De plus, la plan de l'opération est mauvais (pour ne pas dire pire). Il est en effet fondé sur l'hypothèse que les Américains ne voudront pas livrer bataille et qu'il faut donc les "appater" -- Yamamoto projette sa façon de penser sur le commandement ennemi, péché capital s'il en est!. Cette hypothèse va donner lieu à un plan d'opération horriblement compliqué avec d'innombrables groupes de navires, dont les compositions vont évoluer au cours du temps. Et arriver à cette aberration : sur les 250 navires à la mer, seulement 22 vont se trouver impliqués directement dans le combat, sans que les autres puissent lui preter secours.
En effet, Yamamoto ne voulait pas que ses groupes de cuirassés entrent dans le rayon des patrouilles US avant que la flotte US ne soit sortie de Pearl Harbor, et sont donc positionnés 600 milles derrière les porte-avions de Nagumo.
Les concessions faites pour forcer la décision de livrer bataille vont également peser très lourd. L'opération AL (Aléoutienne) ne sert à rien, sinon distraire des forces utiles ailleurs. Elle n'est meme pas concue comme une diversion (ben oui, si l'objectif est une bataille autour de Midway, il ne faut pas que l'US Navy aille se balader dans le grand Nord ... et de toute facon, les timing rendent l'idée de la diversion absurde), juste comme un moyen commode d'occuper quelques iles pendant que l'US Navy aura fort à faire ailleurs.
D'autre part, lors de MO, les porte-avions Shokaku et Zuikaku auront affaire à plus forte partie que prévue, et le Shokaku sera endommagé et le Zuikaku perdra tant d'avions qu'il ne sera pas non plus opérationnel pour Midway. Cette opération secondaire enlevait donc à Nagumo un tiers de sa force de frappe pour l'opération principale.

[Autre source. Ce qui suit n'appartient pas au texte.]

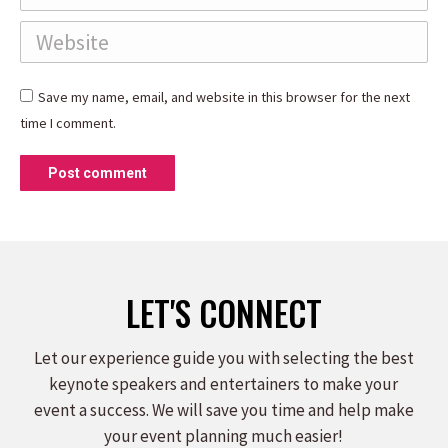
Website
Save my name, email, and website in this browser for the next
time I comment.
Post comment
LET'S CONNECT
Let our experience guide you with selecting the best
keynote speakers and entertainers to make your
event a success. We will save you time and help make
your event planning much easier!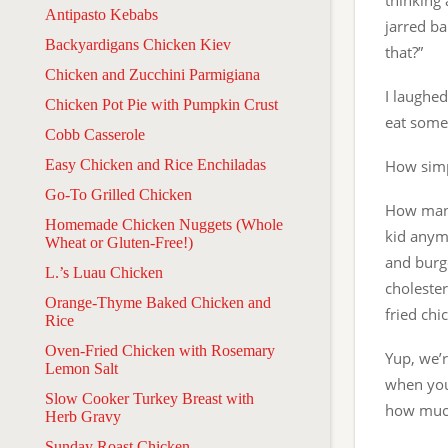
thinking 
Antipasto Kebabs
jarred ba
Backyardigans Chicken Kiev
that?”
Chicken and Zucchini Parmigiana
I laughed
Chicken Pot Pie with Pumpkin Crust
eat somet
Cobb Casserole
Easy Chicken and Rice Enchiladas
How simp
Go-To Grilled Chicken
How many 
Homemade Chicken Nuggets (Whole
kid anym
Wheat or Gluten-Free!)
and burge
L.’s Luau Chicken
choleste
Orange-Thyme Baked Chicken and
fried chi
Rice
Oven-Fried Chicken with Rosemary
Yup, we’r
Lemon Salt
when you
Slow Cooker Turkey Breast with
how much
Herb Gravy
Sunday Roast Chicken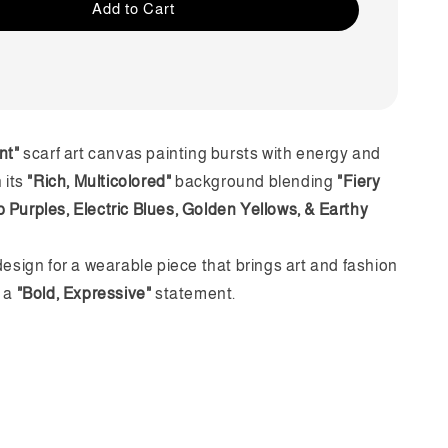
Add to Cart
nt"
scarf art canvas painting bursts with energy and
h its
"Rich, Multicolored"
background blending
"Fiery
 Purples, Electric Blues, Golden Yellows, & Earthy
design for a wearable piece that brings art and fashion
n a
"Bold, Expressive"
statement.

Une analyse des auteurs montre à ce point que contrairement à ce qu'on a souvent vu, ce n'était pas la qualité des porte-avions et des aviateurs nippons qui avaient fait la différence mais leur quantité. Ils gagnaient car aucune autre marine ne pouvait faire face à SIX porte avions agissant ensemble. Maintenant il n'étaient plus que quatre pour la grande affaire. De plus, leur groupes aériens avaient déjà profondément soufferts, que ce soit de l'ennemi ou de la simple attrition mécanique (environ 15% d'avions de moins qu'en décembre à Pearl Harbor).
Enfin, rien n'était prévu dans le plan pour savoir que faire si les circonstances réelles s'écartaient du 'script', les wargames servant généralement à définir cela ayant ostensiblement été sabotés (arbitres changeant les règles au vol, navires 'coulés' qui réapparaissent).
Or il y avait déja un hic : Nagumo était parti avec 24h de retard, mais les autres groupes avaient suivi le planning initial, car Yamamoto exigeait un débraquement le 06 juin. Ainsi, relativement aux porte-avions, le groupe de débarquement avait un jour d'avance ... et il fut découvert par un PBY l'après-midi du 03, avant que Nagumo ne soit à portée. Il devenait clair que "l'attaque surprise" des aérodromes et autres facilités de Midway risquait de ne pas être tant une surprise que cela pour les Américains.
Le 3 juin au soir, donc, Nagumo et ses quatre porte-avions, deux cuirassés rapides, deux croiseurs lourds, un croiseur légér et onze destroyers fait route au Sud-Est à vingt-quatre noeuds. Le lendemain à 4h30, il lancera une première vague contre Midway ... ensuite il faudra improviser en fonction des circonstances.